ImportantInterpretation

\(\delta\) captures the extra jump that the treated group experiences in the second period. This is our causal effect!


Generalized Diff-in-Diff

  • Scenario:

    • Multiple time periods.
    • Different individuals get treated at different times (Staggered adoption).
  • The Model: Two-Way Fixed Effects (TWFE) \[y_{i,t} = \underbrace{\alpha_{i}}_{\text{Entity FE}} + \underbrace{\alpha_t}_{\text{Time FE}} + \delta D_{i,t} + \beta x_{i,t} + \epsilon_{i,t}\]
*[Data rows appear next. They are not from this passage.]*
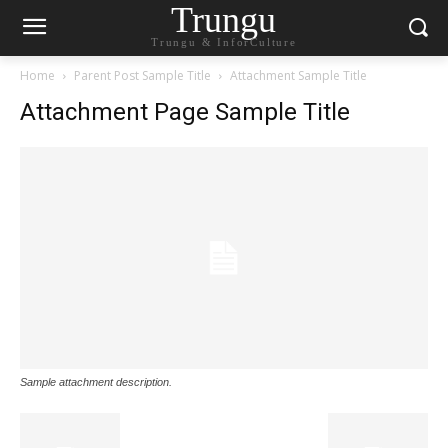
Trungu
Trungu & InforCulture
Home
Parent Post Sample Title
Attachment Sample Title
Attachment Page Sample Title
Sample attachment description.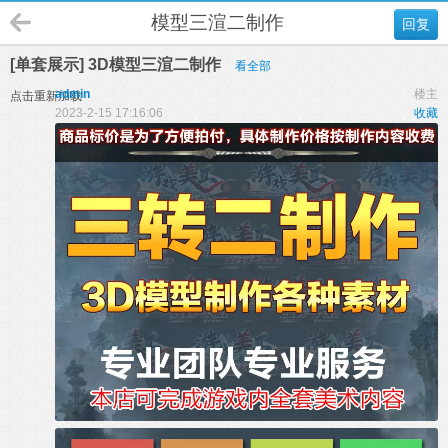
模型三渲二制作
回复
[单套展示] 3D模型三渲二制作
看全部
admin
楼主
点击重新加载
2023-2-15 17:16:06
收藏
  • \(D_{i,t}\): The “Post-Treatment” dummy

    • \(D_{i,t} = 1\) if individual \(i\) is actively treated at time \(t\).
    • \(D_{i,t} = 0\) otherwise.
  • Conclusion: This is the standard workhorse model for policy evaluation in economics.


In practice: Python

  • Using the linearmodels library (built on top of pandas/statsmodels).

  • Entity Fixed Effects:

    from linearmodels import PanelOLS
    # ... load data ...
    mod = PanelOLS.from_formula('invest ~ 1 + value + capital + EntityEffects', data=df)
    res = mod.fit()
  • Two-Way Fixed Effects:

    mod = PanelOLS.from_formula('invest ~ 1 + value + capital + EntityEffects + TimeEffects', data=df)
    res = mod.fit()
TipPro Tip

PanelOLS handles the dummy variable math efficiently. Don’t try to create 1000 columns of dummies yourself!


Conclusion


Takeaways

  1. More Data, More Power: Panel data combines the best of cross-sections (“differences between people”) and time-series (“changes over time”).
  2. Control the Unobservable:
  • For simple cases, you can just add dummy variables to control for heterogeneity, or do different regressions for different groups
  • Use Fixed Effects to absorb constant individual characteristics (culture, ability) that would otherwise bias your results.
  1. Think Causally: Diff-in-Diff allows for powerful quasi-experimental analysis (Treated vs Control, Before vs After).
  2. Tools: Use linearmodels in Python to handle the complexity automatically.